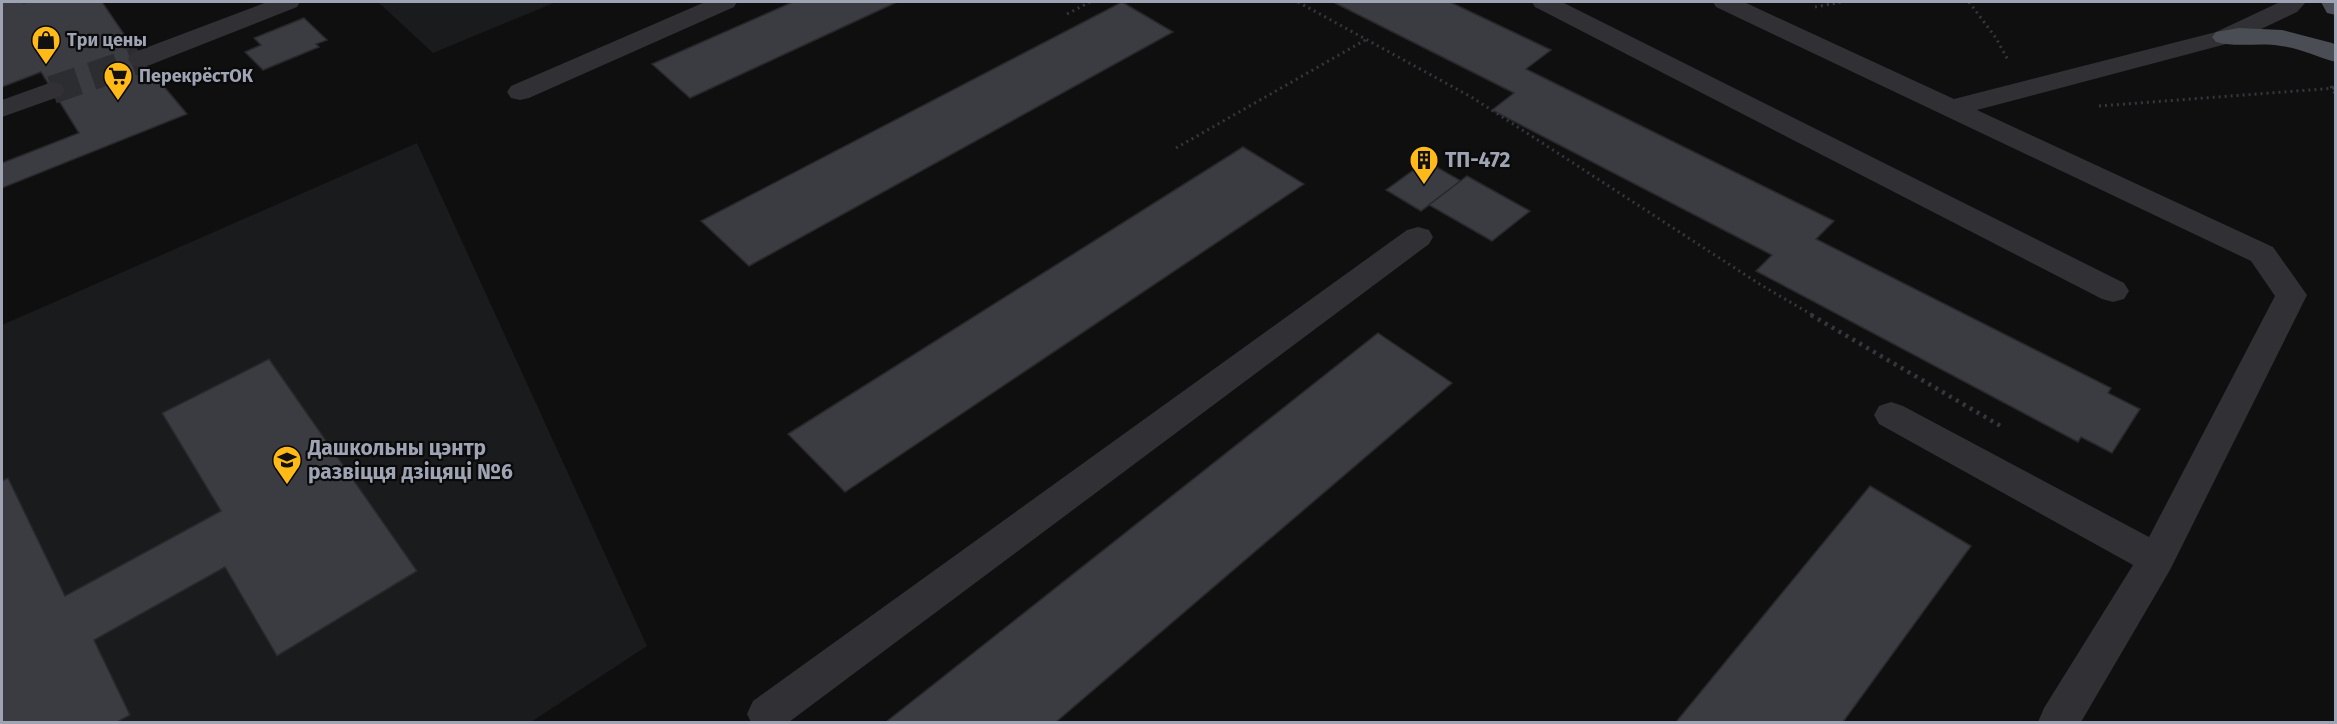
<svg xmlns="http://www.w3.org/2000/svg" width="2337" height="724" viewBox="0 0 2337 724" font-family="'Fira Sans',sans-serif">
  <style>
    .built { fill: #1a1b1d }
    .building { fill: #3b3c41; stroke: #29292c; stroke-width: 1.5 }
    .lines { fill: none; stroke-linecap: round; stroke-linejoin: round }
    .minor-tunnel { stroke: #2c2d31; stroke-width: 28; stroke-dasharray: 28 14; stroke-linecap: butt }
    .path-far1 { stroke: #35373d; stroke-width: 3; stroke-dasharray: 2 4; stroke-linecap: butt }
    .path { stroke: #35373d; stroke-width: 4.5; stroke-dasharray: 3 5; stroke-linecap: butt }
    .minor { fill: #303035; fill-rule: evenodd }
    .major { fill: #4b4d55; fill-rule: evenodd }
    .labels { text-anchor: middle; stroke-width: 4.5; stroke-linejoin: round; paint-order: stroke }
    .far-poi-label { font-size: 18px; font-weight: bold; fill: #9ea4b3; stroke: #0a0a0b; text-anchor: start }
    .poi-label { font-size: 21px; font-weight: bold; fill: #9ea4b3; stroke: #0a0a0b; text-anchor: start }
  </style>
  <rect width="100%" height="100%" fill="#0f0f10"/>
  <g class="built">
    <polygon points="378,2 556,2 433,53"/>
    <polygon points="417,143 647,646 531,722 2,722 2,325"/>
  </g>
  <g class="building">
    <polygon points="2,2 22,2 23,3 29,2 102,2 141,59 187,114 2,188 2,163 79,133 41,72 2,87"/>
    <polygon points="793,2 897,2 690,98 652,64"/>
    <polygon points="1122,2 1173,32 749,266 701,221"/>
    <polygon points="1333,2 1450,2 1551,50 1526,69 1834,221 1816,239 2111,388 2108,393 2140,409 2112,453 2081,437 2078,442 1756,271 1772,255 1492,110 1514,93"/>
    <polygon points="304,18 327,40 316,44 319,47 263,70 245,52 261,45 254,38"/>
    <polygon points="1243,147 1304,184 845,492 788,434"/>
    <polygon points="1426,161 1461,181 1421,211 1386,190"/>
    <polygon points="1467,176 1530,211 1492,241 1429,205"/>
    <polygon points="1378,333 1452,383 1056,722 886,722"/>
    <polygon points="269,359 417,571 277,656 225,567 94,640 130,715 117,722 2,722 2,481 8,478 65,596 221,511 162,413"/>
    <polygon points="1870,486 1971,546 1843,722 1676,722"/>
  </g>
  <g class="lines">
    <polyline class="minor-tunnel" points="52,90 141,59"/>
    <g class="path-far1">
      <polyline points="1298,2 1473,98 1761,285 1814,316"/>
      <polyline points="1969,2 1996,38 2008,60"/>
      <polyline points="1815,7 1842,2"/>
      <polyline points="1067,14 1090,2"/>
      <polyline points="2331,86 2336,96"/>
      <polyline points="2099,106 2336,88"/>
      <polyline points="1176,148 1367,39"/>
    </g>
    <polyline class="path" points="1811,315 2004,428"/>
    <g class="minor">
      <polygon points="267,2 300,2 297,7 150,65 141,67 132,65 128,59 132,53"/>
      <polygon points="705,2 737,2 734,7 529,98 520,100 511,98 507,92 511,86"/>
      <polygon points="1532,2 1562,2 2124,283 2129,291 2124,299 2113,302 2102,299 1535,7"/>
      <polygon points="1713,2 1744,2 1954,99 2216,32 2280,2 2306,2 2297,12 2234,42 1977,110 2273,247 2307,295 2170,570 2081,722 2038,722 2044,708 2133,565 1879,424 1874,415 1879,406 1891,402 1903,406 2149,537 2275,296 2251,261 1716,7"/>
      <polygon points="52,82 61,84 65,90 61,96 2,117 2,100"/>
      <polygon points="1418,227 1429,230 1433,237 1429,244 789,722 751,722 747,714 753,701 1407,230"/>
    </g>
    <g class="major">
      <polygon points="2321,2 2336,2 2336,15 2327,13"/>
      <path d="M2239 28 2282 30 2332 43 2336 45V62C2317 57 2300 48 2281 46 2260 42 2237 48 2216 42L2212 37 2216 32Z"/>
    </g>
  </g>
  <defs>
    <g id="shop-pin" transform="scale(1.5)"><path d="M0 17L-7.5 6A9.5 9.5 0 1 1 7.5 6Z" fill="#ffba18" stroke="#0a0a0b"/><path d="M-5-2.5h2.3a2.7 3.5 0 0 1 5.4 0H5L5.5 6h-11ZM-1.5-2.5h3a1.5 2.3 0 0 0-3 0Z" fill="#111"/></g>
    <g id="supermarket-pin" transform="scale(1.5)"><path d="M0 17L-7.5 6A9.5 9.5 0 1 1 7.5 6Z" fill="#ffba18" stroke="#0a0a0b"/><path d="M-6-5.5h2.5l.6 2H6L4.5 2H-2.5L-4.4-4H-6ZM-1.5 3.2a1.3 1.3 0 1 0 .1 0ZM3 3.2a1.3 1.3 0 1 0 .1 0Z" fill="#111"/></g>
    <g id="building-pin" transform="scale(1.5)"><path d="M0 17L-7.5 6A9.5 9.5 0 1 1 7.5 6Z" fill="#ffba18" stroke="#0a0a0b"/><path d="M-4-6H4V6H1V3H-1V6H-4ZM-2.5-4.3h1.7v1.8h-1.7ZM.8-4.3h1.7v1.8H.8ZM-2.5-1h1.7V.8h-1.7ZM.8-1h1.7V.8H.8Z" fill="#111"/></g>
    <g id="school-pin" transform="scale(1.5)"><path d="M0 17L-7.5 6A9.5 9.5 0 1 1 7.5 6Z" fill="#ffba18" stroke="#0a0a0b"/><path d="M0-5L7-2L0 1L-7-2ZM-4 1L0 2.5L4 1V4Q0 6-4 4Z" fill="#111"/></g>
  </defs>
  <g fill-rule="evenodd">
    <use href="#shop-pin" x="46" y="40"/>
    <use href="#supermarket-pin" x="118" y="76"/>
    <use href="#building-pin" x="1424" y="160"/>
    <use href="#school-pin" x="287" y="460"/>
  </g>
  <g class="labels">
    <g class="far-poi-label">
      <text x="67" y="46">Три цены</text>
      <text x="139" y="82">ПерекрёстОК</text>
    </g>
    <g class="poi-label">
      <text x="1445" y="167">ТП-472</text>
      <text x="308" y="455">Дашкольны цэнтр<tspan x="308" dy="24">развіцця дзіцяці №6</tspan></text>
    </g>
  </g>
  <rect width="2337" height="724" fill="none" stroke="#9ea4b3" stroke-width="6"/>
</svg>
= = = = =
A faithful copy of all the lines above is needed, with the pictures omitted.

Task solution:
<svg xmlns="http://www.w3.org/2000/svg" width="2337" height="724" viewBox="0 0 2337 724" font-family="'Fira Sans',sans-serif">
  <style>
    .built { fill: #1a1b1d }
    .building { fill: #3b3c41; stroke: #29292c; stroke-width: 1.5 }
    .lines { fill: none; stroke-linecap: round; stroke-linejoin: round }
    .minor-tunnel { stroke: #2c2d31; stroke-width: 28; stroke-dasharray: 28 14; stroke-linecap: butt }
    .path-far1 { stroke: #35373d; stroke-width: 3; stroke-dasharray: 2 4; stroke-linecap: butt }
    .path { stroke: #35373d; stroke-width: 4.5; stroke-dasharray: 3 5; stroke-linecap: butt }
    .minor { fill: #303035; fill-rule: evenodd }
    .major { fill: #4b4d55; fill-rule: evenodd }
    .labels { text-anchor: middle; stroke-width: 4.5; stroke-linejoin: round; paint-order: stroke }
    .far-poi-label { font-size: 18px; font-weight: bold; fill: #9ea4b3; stroke: #0a0a0b; text-anchor: start }
    .poi-label { font-size: 21px; font-weight: bold; fill: #9ea4b3; stroke: #0a0a0b; text-anchor: start }
  </style>
  <rect width="100%" height="100%" fill="#0f0f10"/>
  <g class="built">
    <polygon points="378,2 556,2 433,53"/>
    <polygon points="417,143 647,646 531,722 2,722 2,325"/>
  </g>
  <g class="building">
    <polygon points="2,2 22,2 23,3 29,2 102,2 141,59 187,114 2,188 2,163 79,133 41,72 2,87"/>
    <polygon points="793,2 897,2 690,98 652,64"/>
    <polygon points="1122,2 1173,32 749,266 701,221"/>
    <polygon points="1333,2 1450,2 1551,50 1526,69 1834,221 1816,239 2111,388 2108,393 2140,409 2112,453 2081,437 2078,442 1756,271 1772,255 1492,110 1514,93"/>
    <polygon points="304,18 327,40 316,44 319,47 263,70 245,52 261,45 254,38"/>
    <polygon points="1243,147 1304,184 845,492 788,434"/>
    <polygon points="1426,161 1461,181 1421,211 1386,190"/>
    <polygon points="1467,176 1530,211 1492,241 1429,205"/>
    <polygon points="1378,333 1452,383 1056,722 886,722"/>
    <polygon points="269,359 417,571 277,656 225,567 94,640 130,715 117,722 2,722 2,481 8,478 65,596 221,511 162,413"/>
    <polygon points="1870,486 1971,546 1843,722 1676,722"/>
  </g>
  <g class="lines">
    <polyline class="minor-tunnel" points="52,90 141,59"/>
    <g class="path-far1">
      <polyline points="1298,2 1473,98 1761,285 1814,316"/>
      <polyline points="1969,2 1996,38 2008,60"/>
      <polyline points="1815,7 1842,2"/>
      <polyline points="1067,14 1090,2"/>
      <polyline points="2331,86 2336,96"/>
      <polyline points="2099,106 2336,88"/>
      <polyline points="1176,148 1367,39"/>
    </g>
    <polyline class="path" points="1811,315 2004,428"/>
    <g class="minor">
      <polygon points="267,2 300,2 297,7 150,65 141,67 132,65 128,59 132,53"/>
      <polygon points="705,2 737,2 734,7 529,98 520,100 511,98 507,92 511,86"/>
      <polygon points="1532,2 1562,2 2124,283 2129,291 2124,299 2113,302 2102,299 1535,7"/>
      <polygon points="1713,2 1744,2 1954,99 2216,32 2280,2 2306,2 2297,12 2234,42 1977,110 2273,247 2307,295 2170,570 2081,722 2038,722 2044,708 2133,565 1879,424 1874,415 1879,406 1891,402 1903,406 2149,537 2275,296 2251,261 1716,7"/>
      <polygon points="52,82 61,84 65,90 61,96 2,117 2,100"/>
      <polygon points="1418,227 1429,230 1433,237 1429,244 789,722 751,722 747,714 753,701 1407,230"/>
    </g>
    <g class="major">
      <polygon points="2321,2 2336,2 2336,15 2327,13"/>
      <path d="M2239 28 2282 30 2332 43 2336 45V62C2317 57 2300 48 2281 46 2260 42 2237 48 2216 42L2212 37 2216 32Z"/>
    </g>
  </g>
  <defs>
    <g id="shop-pin" transform="scale(1.5)"><path d="M0 17L-7.5 6A9.5 9.5 0 1 1 7.5 6Z" fill="#ffba18" stroke="#0a0a0b"/><path d="M-5-2.5h2.3a2.7 3.5 0 0 1 5.4 0H5L5.5 6h-11ZM-1.5-2.5h3a1.5 2.3 0 0 0-3 0Z" fill="#111"/></g>
    <g id="supermarket-pin" transform="scale(1.5)"><path d="M0 17L-7.5 6A9.5 9.5 0 1 1 7.5 6Z" fill="#ffba18" stroke="#0a0a0b"/><path d="M-6-5.5h2.5l.6 2H6L4.5 2H-2.5L-4.4-4H-6ZM-1.5 3.2a1.3 1.3 0 1 0 .1 0ZM3 3.2a1.3 1.3 0 1 0 .1 0Z" fill="#111"/></g>
    <g id="building-pin" transform="scale(1.5)"><path d="M0 17L-7.5 6A9.5 9.5 0 1 1 7.5 6Z" fill="#ffba18" stroke="#0a0a0b"/><path d="M-4-6H4V6H1V3H-1V6H-4ZM-2.5-4.3h1.7v1.8h-1.7ZM.8-4.3h1.7v1.8H.8ZM-2.5-1h1.7V.8h-1.7ZM.8-1h1.7V.8H.8Z" fill="#111"/></g>
    <g id="school-pin" transform="scale(1.5)"><path d="M0 17L-7.5 6A9.5 9.5 0 1 1 7.5 6Z" fill="#ffba18" stroke="#0a0a0b"/><path d="M0-5L7-2L0 1L-7-2ZM-4 1L0 2.5L4 1V4Q0 6-4 4Z" fill="#111"/></g>
  </defs>
  <g fill-rule="evenodd">
    <use href="#shop-pin" x="46" y="40"/>
    <use href="#supermarket-pin" x="118" y="76"/>
    <use href="#building-pin" x="1424" y="160"/>
    <use href="#school-pin" x="287" y="460"/>
  </g>
  <g class="labels">
    <g class="far-poi-label">
      <text x="67" y="46">Три цены</text>
      <text x="139" y="82">ПерекрёстОК</text>
    </g>
    <g class="poi-label">
      <text x="1445" y="167">ТП-472</text>
      <text x="308" y="455">Дашкольны цэнтр<tspan x="308" dy="24">развіцця дзіцяці №6</tspan></text>
    </g>
  </g>
  <rect width="2337" height="724" fill="none" stroke="#9ea4b3" stroke-width="6"/>
</svg>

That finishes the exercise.